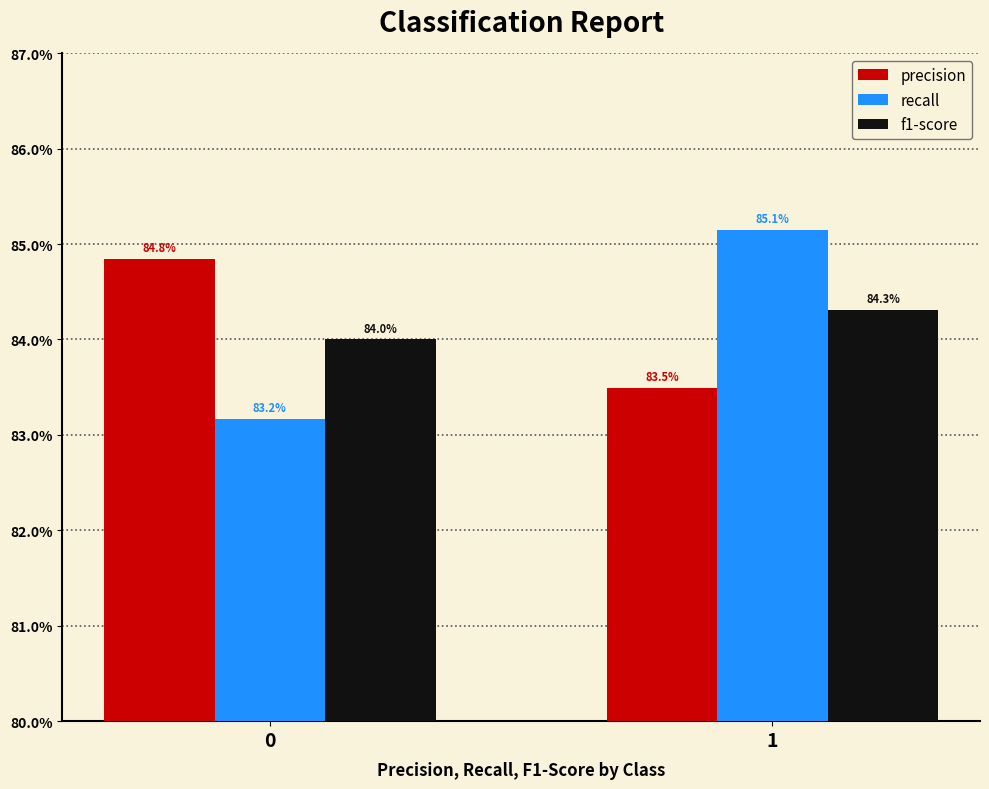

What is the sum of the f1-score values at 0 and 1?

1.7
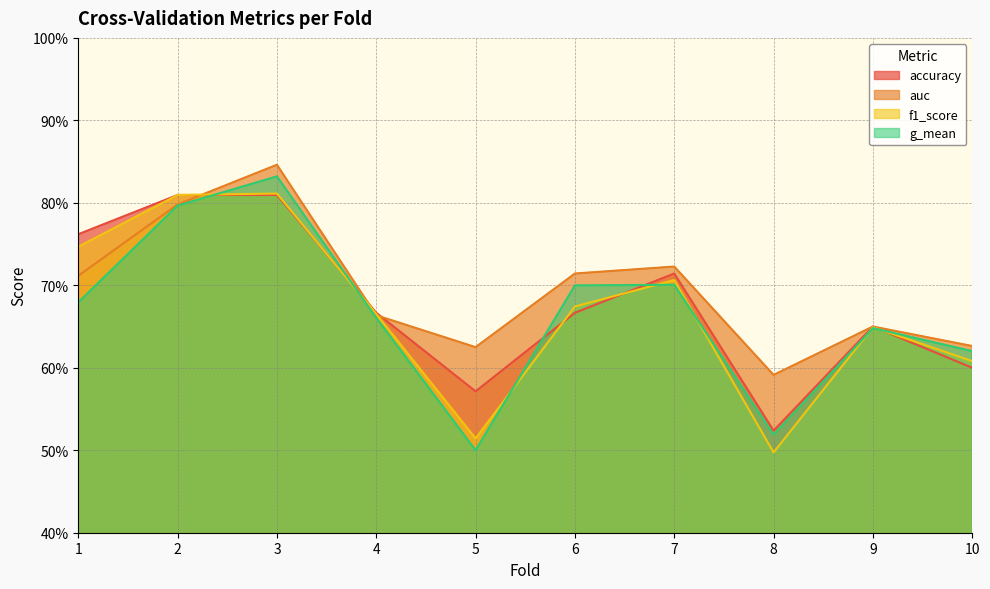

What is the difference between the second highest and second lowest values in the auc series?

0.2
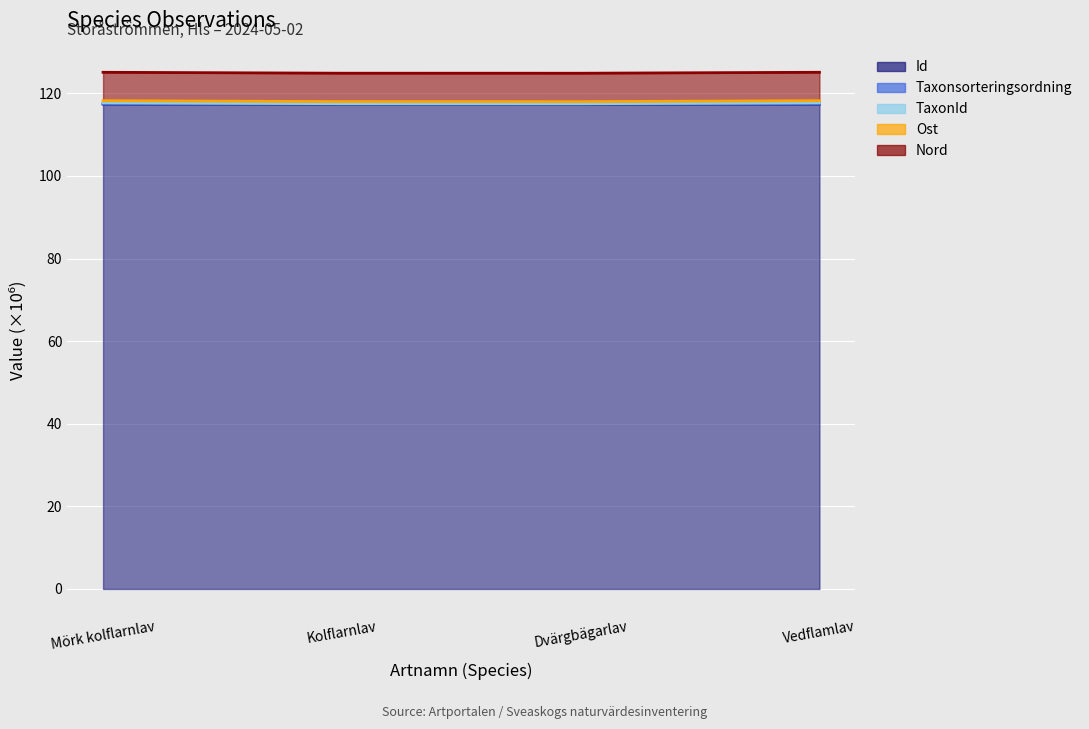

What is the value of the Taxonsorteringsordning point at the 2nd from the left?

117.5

..........

What you will do
Rewrite the rows above, swapping "point" for "marker" and leaving everything else as it is. Omit the pictures.

Answer to the problem
What is the sum of the f1-score values at 0 and 1?

1.7

What is the difference between the second highest and second lowest values in the auc series?

0.2

What is the value of the Taxonsorteringsordning marker at the 2nd from the left?

117.5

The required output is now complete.